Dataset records
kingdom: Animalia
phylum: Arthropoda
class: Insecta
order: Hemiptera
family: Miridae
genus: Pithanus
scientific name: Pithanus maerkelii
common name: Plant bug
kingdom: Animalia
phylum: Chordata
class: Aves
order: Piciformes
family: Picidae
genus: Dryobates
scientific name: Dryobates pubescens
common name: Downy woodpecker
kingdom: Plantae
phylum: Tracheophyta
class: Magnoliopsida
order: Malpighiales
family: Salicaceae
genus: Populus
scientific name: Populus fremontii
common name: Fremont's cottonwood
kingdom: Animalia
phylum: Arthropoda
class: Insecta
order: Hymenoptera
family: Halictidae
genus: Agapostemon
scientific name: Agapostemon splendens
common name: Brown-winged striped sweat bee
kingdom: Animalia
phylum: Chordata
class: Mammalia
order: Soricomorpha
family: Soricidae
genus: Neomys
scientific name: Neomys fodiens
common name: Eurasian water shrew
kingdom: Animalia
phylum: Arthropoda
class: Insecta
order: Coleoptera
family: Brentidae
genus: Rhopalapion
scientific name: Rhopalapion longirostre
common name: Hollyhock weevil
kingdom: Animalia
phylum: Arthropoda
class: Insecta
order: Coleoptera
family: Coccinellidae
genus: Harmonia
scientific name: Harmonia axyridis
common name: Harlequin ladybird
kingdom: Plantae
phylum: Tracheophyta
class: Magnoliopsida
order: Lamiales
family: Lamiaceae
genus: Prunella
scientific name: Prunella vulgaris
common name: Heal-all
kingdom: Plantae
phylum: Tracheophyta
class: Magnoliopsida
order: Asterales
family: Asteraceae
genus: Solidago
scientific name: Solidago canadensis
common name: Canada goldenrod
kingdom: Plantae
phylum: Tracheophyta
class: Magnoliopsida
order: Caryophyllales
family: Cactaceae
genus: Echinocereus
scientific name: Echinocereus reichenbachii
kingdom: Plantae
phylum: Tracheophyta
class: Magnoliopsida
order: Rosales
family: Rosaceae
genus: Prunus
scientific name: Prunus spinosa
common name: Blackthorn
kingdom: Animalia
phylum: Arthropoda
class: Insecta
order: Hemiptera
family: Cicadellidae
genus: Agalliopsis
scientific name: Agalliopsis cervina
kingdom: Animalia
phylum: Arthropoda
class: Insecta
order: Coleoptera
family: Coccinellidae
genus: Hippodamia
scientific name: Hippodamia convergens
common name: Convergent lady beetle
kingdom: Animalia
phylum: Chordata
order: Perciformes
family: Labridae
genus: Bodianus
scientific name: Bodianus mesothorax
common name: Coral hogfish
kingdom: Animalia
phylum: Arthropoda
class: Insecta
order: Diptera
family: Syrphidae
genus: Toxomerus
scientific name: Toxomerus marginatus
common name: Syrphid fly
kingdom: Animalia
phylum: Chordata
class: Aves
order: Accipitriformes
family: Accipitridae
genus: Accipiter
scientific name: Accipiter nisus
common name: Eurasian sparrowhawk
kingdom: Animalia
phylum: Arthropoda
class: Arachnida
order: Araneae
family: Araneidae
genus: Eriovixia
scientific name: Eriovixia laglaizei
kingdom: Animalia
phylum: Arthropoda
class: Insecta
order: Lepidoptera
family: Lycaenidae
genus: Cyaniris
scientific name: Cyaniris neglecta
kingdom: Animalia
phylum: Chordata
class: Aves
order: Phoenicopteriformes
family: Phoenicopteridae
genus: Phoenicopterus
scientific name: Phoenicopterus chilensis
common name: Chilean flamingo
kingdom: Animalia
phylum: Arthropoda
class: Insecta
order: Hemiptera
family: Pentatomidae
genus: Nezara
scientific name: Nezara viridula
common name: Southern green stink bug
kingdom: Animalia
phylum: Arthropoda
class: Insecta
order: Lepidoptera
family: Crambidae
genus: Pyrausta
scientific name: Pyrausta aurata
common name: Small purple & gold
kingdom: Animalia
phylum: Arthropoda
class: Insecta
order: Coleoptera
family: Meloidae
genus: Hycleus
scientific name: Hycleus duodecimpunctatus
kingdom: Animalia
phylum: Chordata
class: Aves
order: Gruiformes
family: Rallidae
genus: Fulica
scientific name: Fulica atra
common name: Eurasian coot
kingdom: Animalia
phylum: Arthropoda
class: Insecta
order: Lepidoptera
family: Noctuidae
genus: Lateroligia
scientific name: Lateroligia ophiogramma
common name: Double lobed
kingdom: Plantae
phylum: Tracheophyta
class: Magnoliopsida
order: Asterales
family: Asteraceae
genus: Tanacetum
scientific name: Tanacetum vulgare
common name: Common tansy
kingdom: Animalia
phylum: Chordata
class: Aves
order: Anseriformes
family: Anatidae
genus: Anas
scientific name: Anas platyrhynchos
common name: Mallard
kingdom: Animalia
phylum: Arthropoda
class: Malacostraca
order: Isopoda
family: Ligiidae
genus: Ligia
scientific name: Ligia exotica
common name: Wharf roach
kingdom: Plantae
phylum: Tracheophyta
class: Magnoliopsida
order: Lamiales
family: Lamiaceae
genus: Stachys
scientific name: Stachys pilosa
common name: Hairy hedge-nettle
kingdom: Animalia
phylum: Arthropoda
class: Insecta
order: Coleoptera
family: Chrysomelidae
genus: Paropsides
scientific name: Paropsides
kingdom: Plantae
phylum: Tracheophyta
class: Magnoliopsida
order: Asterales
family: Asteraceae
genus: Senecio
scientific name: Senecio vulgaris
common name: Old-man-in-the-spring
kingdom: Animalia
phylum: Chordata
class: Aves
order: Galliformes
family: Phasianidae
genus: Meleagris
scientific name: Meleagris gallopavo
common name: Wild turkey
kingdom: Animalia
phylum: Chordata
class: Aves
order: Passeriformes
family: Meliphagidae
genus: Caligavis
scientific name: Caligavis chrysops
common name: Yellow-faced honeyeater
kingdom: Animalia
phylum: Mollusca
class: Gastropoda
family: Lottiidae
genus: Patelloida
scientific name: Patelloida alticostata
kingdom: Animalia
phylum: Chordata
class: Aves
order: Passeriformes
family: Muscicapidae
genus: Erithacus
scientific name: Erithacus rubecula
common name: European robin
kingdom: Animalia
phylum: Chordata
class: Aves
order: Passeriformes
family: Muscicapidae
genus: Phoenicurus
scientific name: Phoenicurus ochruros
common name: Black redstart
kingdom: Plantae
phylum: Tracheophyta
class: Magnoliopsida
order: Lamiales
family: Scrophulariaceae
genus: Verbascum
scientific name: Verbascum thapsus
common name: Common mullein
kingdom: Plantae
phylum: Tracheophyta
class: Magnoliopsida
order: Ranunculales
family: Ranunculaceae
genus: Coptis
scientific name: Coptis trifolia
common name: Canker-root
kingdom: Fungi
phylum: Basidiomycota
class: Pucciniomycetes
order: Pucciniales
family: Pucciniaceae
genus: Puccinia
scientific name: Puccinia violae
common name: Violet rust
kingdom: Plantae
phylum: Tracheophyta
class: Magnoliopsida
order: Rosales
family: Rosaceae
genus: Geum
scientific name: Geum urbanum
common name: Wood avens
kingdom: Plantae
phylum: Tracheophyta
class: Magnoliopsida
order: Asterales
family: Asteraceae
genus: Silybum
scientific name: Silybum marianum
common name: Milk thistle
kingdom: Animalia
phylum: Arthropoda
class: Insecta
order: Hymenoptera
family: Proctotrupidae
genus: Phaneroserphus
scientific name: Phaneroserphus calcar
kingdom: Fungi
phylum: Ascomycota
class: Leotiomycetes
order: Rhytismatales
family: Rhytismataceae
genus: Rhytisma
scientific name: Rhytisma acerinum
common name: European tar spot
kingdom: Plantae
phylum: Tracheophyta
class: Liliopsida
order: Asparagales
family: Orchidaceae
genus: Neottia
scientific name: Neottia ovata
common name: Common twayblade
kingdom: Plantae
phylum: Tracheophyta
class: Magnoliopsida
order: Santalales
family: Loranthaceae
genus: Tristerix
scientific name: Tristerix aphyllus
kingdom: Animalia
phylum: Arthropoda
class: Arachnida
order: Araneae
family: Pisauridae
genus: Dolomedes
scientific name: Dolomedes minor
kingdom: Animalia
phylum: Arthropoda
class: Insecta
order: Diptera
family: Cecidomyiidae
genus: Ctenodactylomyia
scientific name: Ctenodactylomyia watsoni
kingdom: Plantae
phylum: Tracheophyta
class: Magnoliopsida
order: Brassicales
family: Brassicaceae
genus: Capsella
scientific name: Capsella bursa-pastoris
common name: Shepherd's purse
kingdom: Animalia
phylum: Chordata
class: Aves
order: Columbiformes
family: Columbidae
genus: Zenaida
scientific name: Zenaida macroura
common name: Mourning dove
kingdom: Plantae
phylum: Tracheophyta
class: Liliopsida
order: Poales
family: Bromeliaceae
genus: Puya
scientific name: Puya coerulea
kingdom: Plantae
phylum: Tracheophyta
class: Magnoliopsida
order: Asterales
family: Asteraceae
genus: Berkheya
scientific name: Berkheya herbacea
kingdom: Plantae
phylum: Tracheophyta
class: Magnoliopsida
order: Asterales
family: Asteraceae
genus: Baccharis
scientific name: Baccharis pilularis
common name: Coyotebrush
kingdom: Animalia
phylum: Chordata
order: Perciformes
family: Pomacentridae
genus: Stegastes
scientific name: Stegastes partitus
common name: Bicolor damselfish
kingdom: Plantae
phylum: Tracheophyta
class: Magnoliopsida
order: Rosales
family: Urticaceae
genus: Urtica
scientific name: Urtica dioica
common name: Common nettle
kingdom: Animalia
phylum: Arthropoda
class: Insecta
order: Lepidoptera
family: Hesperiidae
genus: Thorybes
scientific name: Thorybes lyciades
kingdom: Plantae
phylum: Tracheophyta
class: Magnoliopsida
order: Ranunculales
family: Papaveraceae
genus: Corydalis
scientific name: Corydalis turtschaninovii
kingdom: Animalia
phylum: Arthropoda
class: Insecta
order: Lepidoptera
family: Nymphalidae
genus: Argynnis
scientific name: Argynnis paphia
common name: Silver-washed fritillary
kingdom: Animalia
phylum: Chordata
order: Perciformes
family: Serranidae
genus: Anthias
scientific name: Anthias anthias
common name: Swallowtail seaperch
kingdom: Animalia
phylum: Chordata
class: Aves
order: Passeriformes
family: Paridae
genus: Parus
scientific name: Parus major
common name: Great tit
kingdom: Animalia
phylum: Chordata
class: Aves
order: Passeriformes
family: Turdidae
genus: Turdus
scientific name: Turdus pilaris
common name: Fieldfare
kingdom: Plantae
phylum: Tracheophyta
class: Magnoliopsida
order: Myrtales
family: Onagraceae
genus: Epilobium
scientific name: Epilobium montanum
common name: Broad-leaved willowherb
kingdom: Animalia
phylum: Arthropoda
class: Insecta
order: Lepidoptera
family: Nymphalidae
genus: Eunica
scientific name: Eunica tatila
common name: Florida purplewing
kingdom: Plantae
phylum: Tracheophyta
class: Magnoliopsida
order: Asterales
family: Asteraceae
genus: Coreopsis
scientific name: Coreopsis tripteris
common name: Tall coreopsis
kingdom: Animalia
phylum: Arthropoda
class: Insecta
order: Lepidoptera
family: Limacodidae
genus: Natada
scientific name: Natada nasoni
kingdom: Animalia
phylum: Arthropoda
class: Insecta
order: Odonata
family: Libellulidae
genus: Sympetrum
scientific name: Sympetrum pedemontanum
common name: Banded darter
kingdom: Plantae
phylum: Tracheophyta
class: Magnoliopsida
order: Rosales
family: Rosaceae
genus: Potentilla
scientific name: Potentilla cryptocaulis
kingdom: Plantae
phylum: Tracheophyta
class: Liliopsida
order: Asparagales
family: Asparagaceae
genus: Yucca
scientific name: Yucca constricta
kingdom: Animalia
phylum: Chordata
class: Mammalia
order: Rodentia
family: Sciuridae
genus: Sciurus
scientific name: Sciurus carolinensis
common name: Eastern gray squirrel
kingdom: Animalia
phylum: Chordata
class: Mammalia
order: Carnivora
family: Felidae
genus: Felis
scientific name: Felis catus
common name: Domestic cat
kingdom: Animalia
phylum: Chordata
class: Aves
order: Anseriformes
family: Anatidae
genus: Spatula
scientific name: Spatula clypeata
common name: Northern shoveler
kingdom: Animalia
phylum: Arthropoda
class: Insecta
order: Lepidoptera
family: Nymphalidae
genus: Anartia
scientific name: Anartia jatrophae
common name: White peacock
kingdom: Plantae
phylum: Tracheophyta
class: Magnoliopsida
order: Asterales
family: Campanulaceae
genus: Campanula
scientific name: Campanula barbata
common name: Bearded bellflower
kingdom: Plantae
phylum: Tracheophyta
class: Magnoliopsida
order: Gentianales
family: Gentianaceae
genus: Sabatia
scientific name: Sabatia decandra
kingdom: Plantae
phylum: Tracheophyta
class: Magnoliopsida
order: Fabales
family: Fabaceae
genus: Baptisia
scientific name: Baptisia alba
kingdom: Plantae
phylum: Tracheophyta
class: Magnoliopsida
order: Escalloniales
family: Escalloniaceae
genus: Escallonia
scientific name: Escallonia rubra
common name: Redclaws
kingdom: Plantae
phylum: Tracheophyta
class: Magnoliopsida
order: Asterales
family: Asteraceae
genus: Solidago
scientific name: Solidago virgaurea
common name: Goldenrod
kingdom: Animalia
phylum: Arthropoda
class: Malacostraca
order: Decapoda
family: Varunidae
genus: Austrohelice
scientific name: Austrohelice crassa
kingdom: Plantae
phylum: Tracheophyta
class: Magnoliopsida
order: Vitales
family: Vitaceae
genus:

Given instruction: Copy the lines from the one containing "genus: Anartia" to the one containing "order: Escalloniales", keeping both of those lines.

Final result:
genus: Anartia
scientific name: Anartia jatrophae
common name: White peacock
kingdom: Plantae
phylum: Tracheophyta
class: Magnoliopsida
order: Asterales
family: Campanulaceae
genus: Campanula
scientific name: Campanula barbata
common name: Bearded bellflower
kingdom: Plantae
phylum: Tracheophyta
class: Magnoliopsida
order: Gentianales
family: Gentianaceae
genus: Sabatia
scientific name: Sabatia decandra
kingdom: Plantae
phylum: Tracheophyta
class: Magnoliopsida
order: Fabales
family: Fabaceae
genus: Baptisia
scientific name: Baptisia alba
kingdom: Plantae
phylum: Tracheophyta
class: Magnoliopsida
order: Escalloniales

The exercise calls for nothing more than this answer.